Validity proofs will be able to prove that each Plasma block that is on the blockchain is valid — meaning that it will no longer be necessary to worry about who the last owner of each individual transaction on a Merkle tree is.
“In a validity-proven Plasma chain, such withdrawals would not be subject to any challenges at all. This means that, in the normal case, withdrawals can be instant,” Buterin wrote.
Although zk-SNARKs and validity proofs can address significant problems with the previous Plasma design, Buterin reasoned, there are still limitations.
This is most clearly highlighted when a particular state object, such as a token, does not have a clear economic owner.
Buterin drew on the example of Uniswap liquidity provider positions: “If you traded USDC for ETH in a Uniswap position, you could try to withdraw your pre-trade USDC and your post-trade ETH. If you collude with the Plasma chain operator, the liquidity providers and other users would not have access to the post-trade state, so they would not be able to withdraw their post-trade USDC.”
This shows that although Plasma potentially offers useful solutions, there may still be concerns about bad actors, which should be addressed.
Despite this, Buterin believes that Plasma remains an underrated design in the blockchain technology space and could help ease Ethereum transaction fees.

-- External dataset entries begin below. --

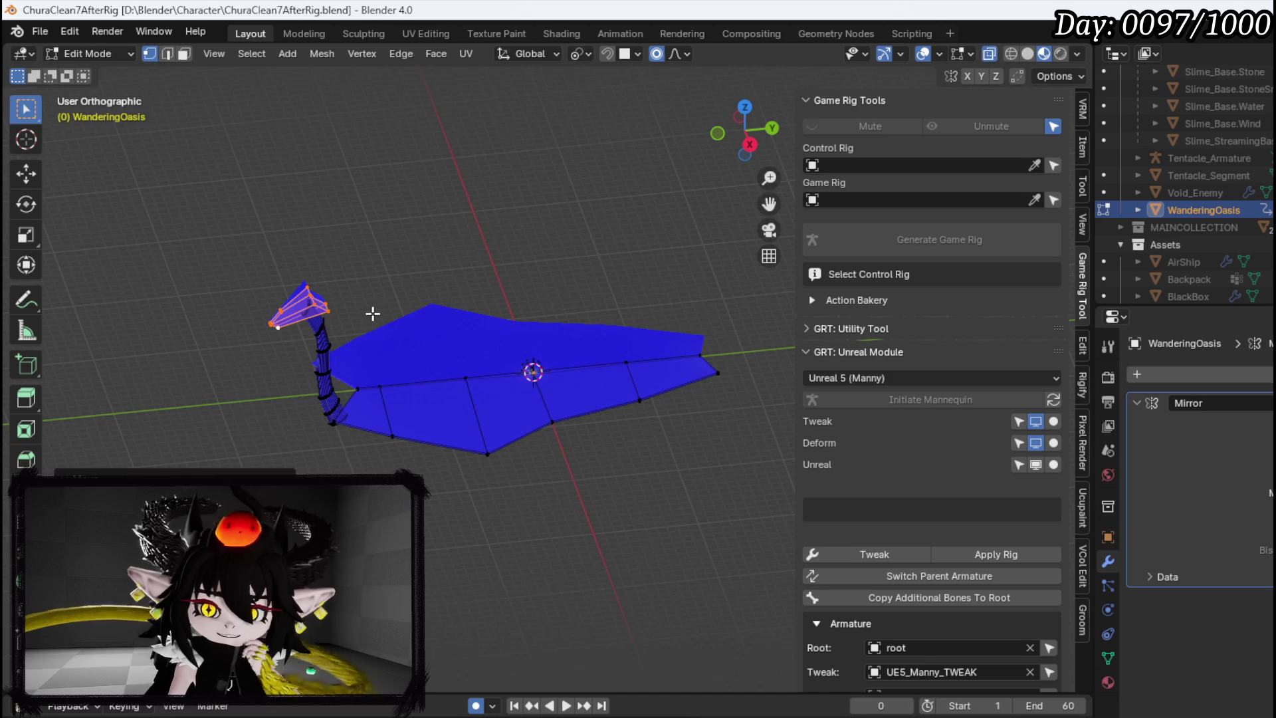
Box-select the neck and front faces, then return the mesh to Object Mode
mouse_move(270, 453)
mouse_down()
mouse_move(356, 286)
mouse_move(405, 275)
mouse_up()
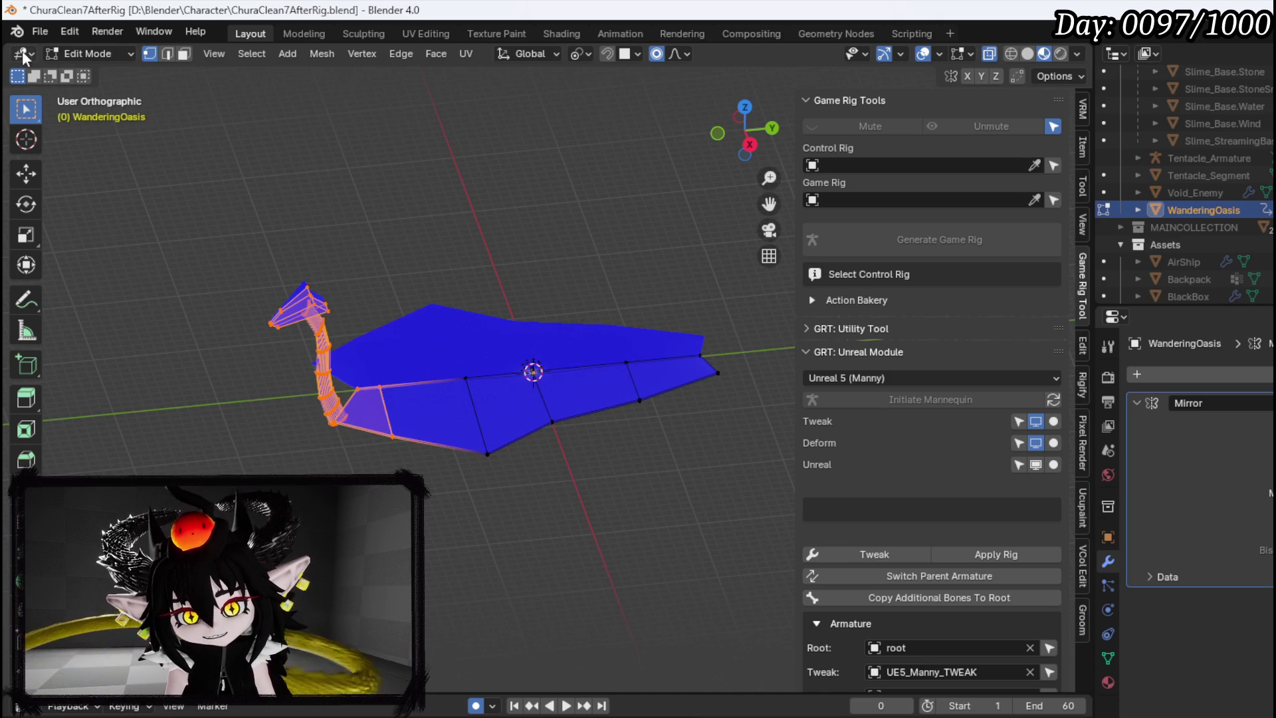
click(95, 59)
click(79, 52)
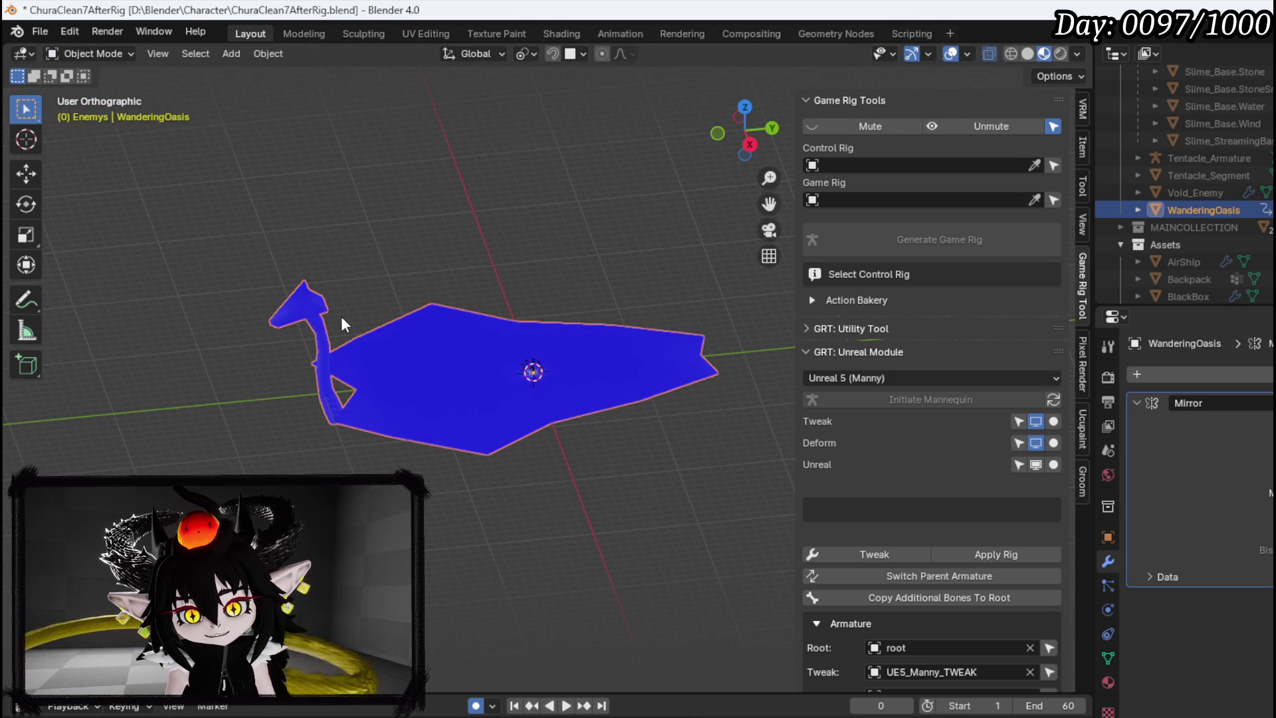
right_click(289, 307)
Attempt an FBX export of the WanderingOasis mesh, then save the blend file
click(38, 31)
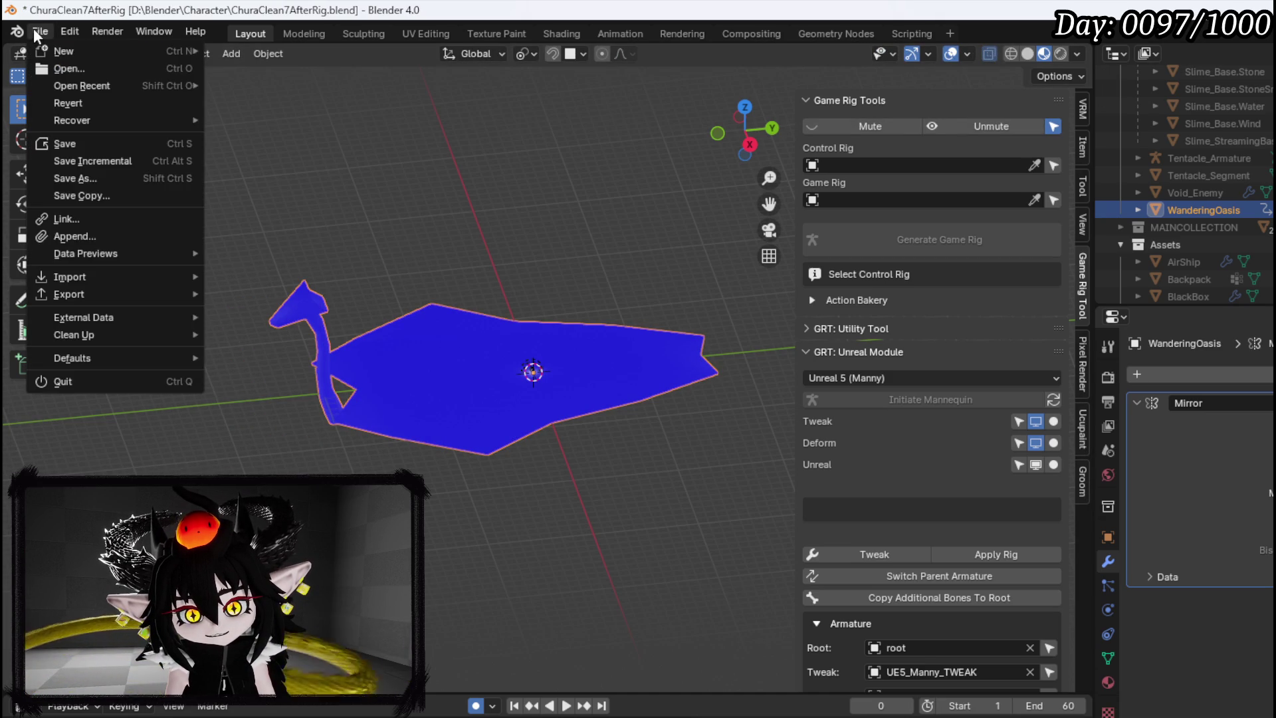
mouse_move(90, 297)
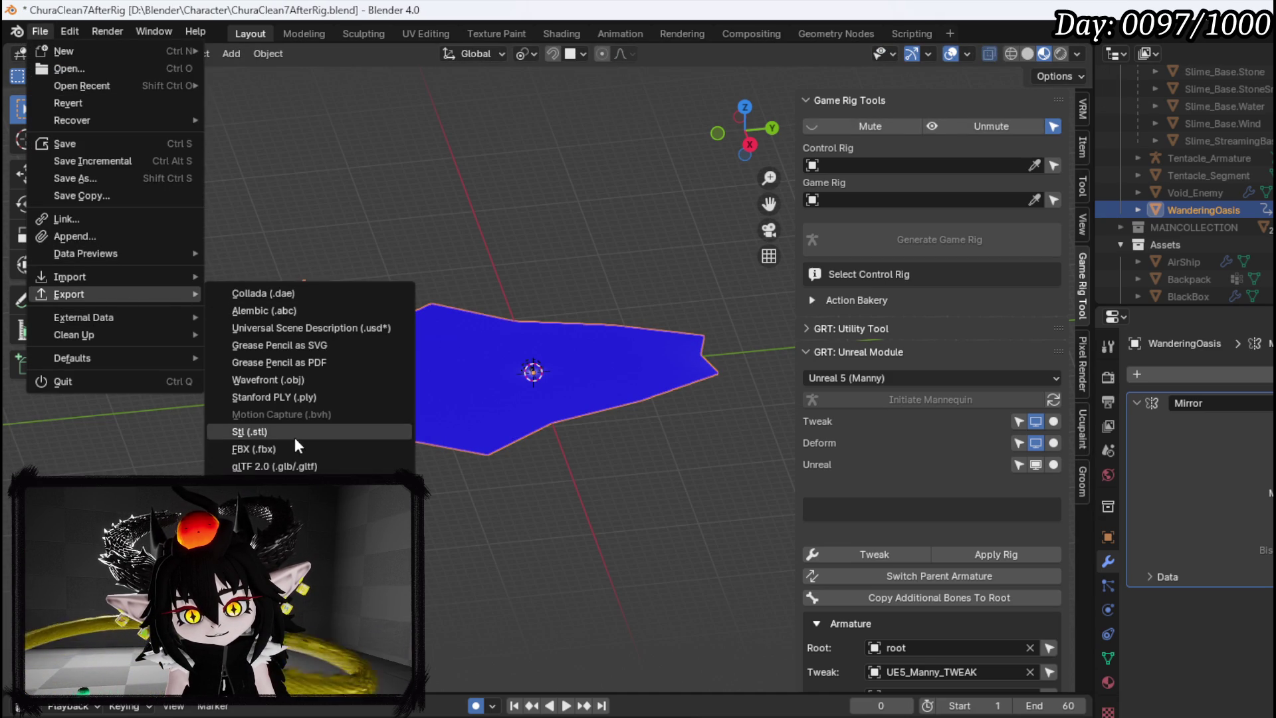
click(282, 451)
key(Escape)
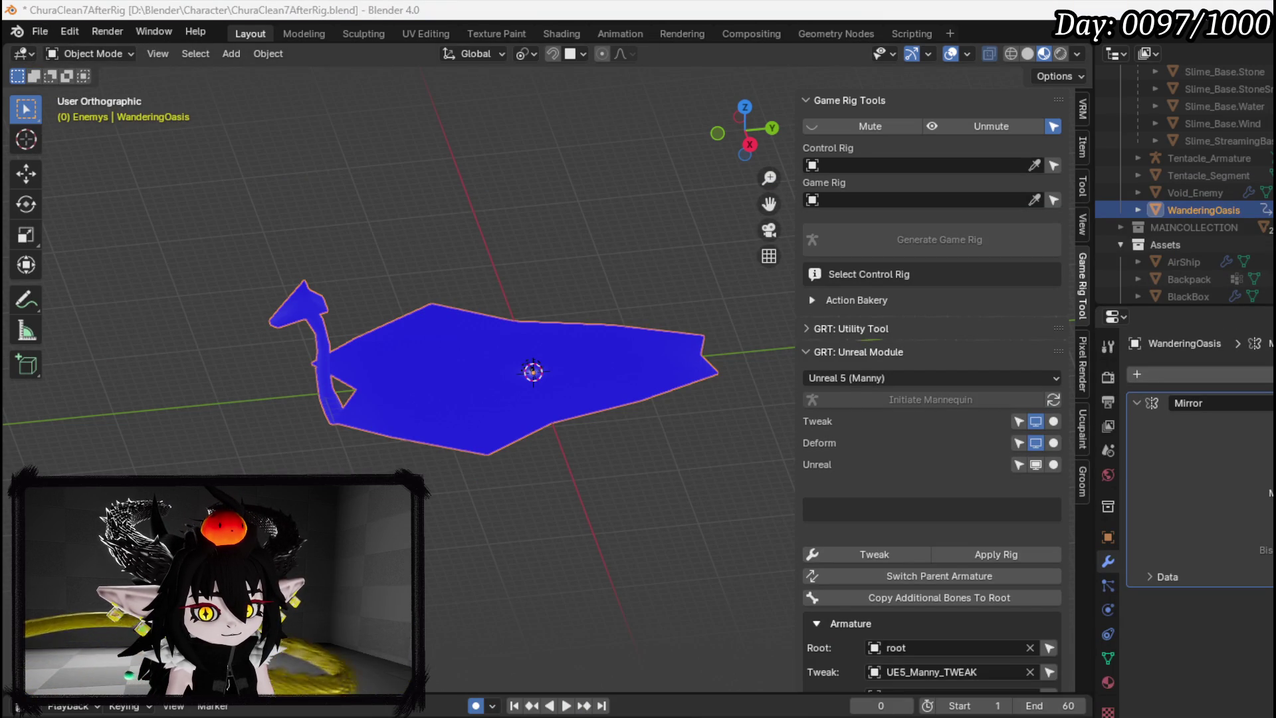
click(35, 32)
click(69, 143)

“Rollups remain the gold standard, and have security properties that cannot be matched. This is particularly true from the developer experience perspective: nothing can match the simplicity of an application developer not even having to think about ownership graphs and incentive flows within their application,” Buterin said.
“However, Plasma lets us completely sidestep the data availability question, greatly reducing transaction fees. Plasma can be a significant security upgrade for chains that would otherwise be validiums.”